I didn’t return to the accident site for years, but last summer I went back to get a more levelheaded sense of the scene. I arrived emotional—a bit nervous, a bit sad. Kara and I walked up the hill in silence, retracing our steps of three years prior.

Montana Headwall
  • Kara McMahon
  • The rock

When we neared the area, we split up to look. Kara found it immediately, an obvious void where the rock once rested, its unmoved neighbors precarious in its absence. The rock that had crushed my arm was obvious, still clean and pale from its recent tumble. The granite slab beneath it was still white, chipped by the falling boulder, not yet covered in lichen or duff and gleaming exposed in the sun. There was no blood visible. I remembered the broken-rock smell.

Warm from the uphill approach and the afternoon sun, we shed a layer and sat down on the offending stone. We burned some dried sage that Kara had brought and I smoked a bowl. Sizing up the boulder, I was glad to be alive. We agreed that I had been incredibly lucky, that the rock was plenty large enough to have done more damage than it did. I exhaled into the clean, crisp air and felt fortunate to be here again, and still.

It was a visceral, potent reminder of human frailty, impermanence, of my place in this world. Perhaps more than anything else, that falling rock defined my last three years, altering my work and my play and the lives of many deeply caring friends and family members.

But that’s just the “me” part. On that quiet afternoon, looking out across the grand landscape, I couldn’t help but be overwhelmed by the utter irrelevance of that one small rockslide to the part of the universe that isn’t me.
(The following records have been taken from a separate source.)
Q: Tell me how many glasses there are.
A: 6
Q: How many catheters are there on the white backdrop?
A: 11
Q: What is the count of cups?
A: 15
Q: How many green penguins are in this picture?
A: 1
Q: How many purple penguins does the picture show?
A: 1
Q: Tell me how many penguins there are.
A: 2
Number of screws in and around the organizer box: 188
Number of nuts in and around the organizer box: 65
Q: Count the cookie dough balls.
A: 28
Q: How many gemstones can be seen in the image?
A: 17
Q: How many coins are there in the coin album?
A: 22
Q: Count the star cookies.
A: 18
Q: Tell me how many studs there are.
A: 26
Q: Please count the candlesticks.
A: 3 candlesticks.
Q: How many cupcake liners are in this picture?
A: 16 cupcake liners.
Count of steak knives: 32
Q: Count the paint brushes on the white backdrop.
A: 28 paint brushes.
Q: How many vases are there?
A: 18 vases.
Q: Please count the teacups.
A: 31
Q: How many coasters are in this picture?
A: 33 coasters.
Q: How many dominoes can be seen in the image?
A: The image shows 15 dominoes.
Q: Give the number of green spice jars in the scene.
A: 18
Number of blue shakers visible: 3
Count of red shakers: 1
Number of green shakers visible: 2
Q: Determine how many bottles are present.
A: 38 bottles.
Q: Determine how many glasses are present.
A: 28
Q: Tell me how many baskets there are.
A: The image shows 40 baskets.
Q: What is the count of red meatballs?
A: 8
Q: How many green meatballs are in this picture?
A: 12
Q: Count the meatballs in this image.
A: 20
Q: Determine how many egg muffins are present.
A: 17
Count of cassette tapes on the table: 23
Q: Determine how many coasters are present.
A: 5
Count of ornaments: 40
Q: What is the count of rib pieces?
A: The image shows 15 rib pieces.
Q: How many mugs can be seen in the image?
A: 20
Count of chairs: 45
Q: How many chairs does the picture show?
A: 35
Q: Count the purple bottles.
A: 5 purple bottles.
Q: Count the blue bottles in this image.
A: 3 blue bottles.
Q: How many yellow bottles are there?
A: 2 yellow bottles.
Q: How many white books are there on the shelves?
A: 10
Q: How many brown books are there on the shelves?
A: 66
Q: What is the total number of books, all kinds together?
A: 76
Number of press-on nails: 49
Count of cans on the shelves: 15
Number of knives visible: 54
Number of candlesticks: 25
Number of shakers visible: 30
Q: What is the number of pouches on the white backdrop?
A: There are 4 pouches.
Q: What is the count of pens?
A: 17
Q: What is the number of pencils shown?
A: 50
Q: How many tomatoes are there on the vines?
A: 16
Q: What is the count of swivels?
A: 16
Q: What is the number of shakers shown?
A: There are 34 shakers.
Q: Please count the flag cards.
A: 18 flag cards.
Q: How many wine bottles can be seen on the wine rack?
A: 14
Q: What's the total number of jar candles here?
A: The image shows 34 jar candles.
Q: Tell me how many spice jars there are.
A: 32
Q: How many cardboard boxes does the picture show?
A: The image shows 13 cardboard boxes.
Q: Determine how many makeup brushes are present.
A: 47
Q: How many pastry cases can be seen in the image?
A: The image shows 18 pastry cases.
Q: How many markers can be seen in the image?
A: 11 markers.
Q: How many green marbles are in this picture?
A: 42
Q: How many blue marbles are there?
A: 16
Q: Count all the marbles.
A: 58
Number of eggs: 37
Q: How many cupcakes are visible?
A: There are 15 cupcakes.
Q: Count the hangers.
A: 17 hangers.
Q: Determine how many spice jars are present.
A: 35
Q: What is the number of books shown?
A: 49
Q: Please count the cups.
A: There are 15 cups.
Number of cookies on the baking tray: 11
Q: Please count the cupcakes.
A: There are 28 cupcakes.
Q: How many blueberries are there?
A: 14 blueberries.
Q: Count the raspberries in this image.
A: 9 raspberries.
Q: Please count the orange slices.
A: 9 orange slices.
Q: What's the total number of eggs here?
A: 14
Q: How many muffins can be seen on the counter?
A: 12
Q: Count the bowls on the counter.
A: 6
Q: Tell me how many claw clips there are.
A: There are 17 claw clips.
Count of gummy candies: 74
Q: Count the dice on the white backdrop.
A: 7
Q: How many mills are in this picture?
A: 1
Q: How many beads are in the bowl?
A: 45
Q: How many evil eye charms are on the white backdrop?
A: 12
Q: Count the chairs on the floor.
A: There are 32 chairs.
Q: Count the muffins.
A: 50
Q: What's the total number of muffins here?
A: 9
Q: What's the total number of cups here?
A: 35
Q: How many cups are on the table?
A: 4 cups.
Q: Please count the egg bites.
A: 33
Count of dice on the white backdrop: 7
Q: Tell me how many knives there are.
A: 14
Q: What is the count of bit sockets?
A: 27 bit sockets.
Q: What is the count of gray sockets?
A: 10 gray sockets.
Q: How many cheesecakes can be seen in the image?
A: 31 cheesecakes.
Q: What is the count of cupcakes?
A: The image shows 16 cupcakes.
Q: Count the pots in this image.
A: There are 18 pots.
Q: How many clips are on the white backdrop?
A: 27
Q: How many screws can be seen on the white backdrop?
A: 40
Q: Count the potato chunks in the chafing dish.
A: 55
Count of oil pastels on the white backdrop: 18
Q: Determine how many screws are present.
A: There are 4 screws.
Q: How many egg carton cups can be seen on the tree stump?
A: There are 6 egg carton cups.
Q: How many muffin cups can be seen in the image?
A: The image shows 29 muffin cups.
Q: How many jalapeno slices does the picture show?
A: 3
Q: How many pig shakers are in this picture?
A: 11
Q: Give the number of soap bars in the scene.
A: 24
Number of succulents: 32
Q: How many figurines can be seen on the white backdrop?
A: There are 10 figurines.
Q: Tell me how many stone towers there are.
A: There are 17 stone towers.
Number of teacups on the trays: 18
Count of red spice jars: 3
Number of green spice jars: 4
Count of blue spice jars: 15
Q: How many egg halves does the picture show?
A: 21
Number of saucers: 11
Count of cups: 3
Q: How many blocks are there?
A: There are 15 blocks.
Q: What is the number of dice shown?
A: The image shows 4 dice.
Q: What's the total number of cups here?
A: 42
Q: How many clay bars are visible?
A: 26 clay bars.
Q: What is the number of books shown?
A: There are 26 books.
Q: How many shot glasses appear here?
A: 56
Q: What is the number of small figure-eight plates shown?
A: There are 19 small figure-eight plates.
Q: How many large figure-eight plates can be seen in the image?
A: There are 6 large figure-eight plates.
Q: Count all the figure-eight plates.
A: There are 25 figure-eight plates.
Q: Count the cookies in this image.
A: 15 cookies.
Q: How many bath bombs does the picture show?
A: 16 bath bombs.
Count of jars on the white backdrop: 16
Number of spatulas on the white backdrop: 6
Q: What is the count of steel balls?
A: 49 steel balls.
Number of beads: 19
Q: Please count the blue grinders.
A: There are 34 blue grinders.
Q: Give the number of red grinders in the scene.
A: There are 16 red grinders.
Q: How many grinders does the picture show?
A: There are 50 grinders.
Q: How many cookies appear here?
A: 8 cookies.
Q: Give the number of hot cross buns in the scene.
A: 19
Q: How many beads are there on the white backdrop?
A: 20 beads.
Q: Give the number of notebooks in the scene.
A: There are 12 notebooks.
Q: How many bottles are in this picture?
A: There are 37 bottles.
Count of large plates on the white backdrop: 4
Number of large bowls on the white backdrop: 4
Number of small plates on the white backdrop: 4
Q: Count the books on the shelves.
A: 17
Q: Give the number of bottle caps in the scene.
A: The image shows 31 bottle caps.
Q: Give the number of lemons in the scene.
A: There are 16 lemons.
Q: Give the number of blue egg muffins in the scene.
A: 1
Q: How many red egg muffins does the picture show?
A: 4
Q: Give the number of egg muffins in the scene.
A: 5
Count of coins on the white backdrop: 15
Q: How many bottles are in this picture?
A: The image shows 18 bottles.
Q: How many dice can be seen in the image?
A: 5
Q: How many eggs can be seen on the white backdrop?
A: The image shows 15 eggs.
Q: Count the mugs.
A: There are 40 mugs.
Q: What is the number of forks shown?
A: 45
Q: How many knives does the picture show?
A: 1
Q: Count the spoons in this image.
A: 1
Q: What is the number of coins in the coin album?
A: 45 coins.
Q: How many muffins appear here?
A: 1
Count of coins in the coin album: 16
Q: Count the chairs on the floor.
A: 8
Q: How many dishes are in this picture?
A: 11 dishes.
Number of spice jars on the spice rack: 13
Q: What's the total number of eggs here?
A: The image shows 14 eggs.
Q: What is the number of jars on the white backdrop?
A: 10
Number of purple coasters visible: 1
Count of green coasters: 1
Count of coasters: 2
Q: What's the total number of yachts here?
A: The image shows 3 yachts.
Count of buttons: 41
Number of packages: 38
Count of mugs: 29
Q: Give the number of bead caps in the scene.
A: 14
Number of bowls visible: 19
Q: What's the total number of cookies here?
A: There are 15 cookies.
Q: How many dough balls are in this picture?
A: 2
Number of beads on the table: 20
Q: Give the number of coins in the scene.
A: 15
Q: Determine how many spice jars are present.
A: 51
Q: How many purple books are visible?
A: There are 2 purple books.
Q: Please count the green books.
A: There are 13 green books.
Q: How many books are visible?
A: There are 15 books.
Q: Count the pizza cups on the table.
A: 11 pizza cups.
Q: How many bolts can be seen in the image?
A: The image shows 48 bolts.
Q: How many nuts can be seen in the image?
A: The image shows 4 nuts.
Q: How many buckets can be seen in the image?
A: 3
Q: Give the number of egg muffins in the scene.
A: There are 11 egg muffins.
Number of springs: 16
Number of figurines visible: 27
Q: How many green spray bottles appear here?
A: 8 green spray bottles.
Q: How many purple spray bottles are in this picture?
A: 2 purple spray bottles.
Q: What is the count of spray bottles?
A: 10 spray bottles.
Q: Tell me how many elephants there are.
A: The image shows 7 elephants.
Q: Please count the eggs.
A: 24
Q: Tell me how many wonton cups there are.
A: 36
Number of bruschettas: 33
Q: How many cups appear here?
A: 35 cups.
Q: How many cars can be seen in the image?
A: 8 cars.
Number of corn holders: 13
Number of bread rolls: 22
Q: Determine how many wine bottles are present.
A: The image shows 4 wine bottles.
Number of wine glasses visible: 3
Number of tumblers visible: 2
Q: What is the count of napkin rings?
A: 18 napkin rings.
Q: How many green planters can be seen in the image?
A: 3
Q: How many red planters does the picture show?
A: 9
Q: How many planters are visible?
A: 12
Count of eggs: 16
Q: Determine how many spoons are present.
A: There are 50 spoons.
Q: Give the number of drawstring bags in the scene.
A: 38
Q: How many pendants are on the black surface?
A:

Millions of similar granite boulders emerge from the surrounding forest, every one of them under the constant assault of wind, rain and gravity. That one of them fell and smashed my wrist was a nearly unnoticeable shift in the landscape’s endless erosion. I felt a strong sense of place, and of peace. We walked quietly back to the truck, turning around to watch a climbing party top out on The King, laughing and shouting their joy to be alive.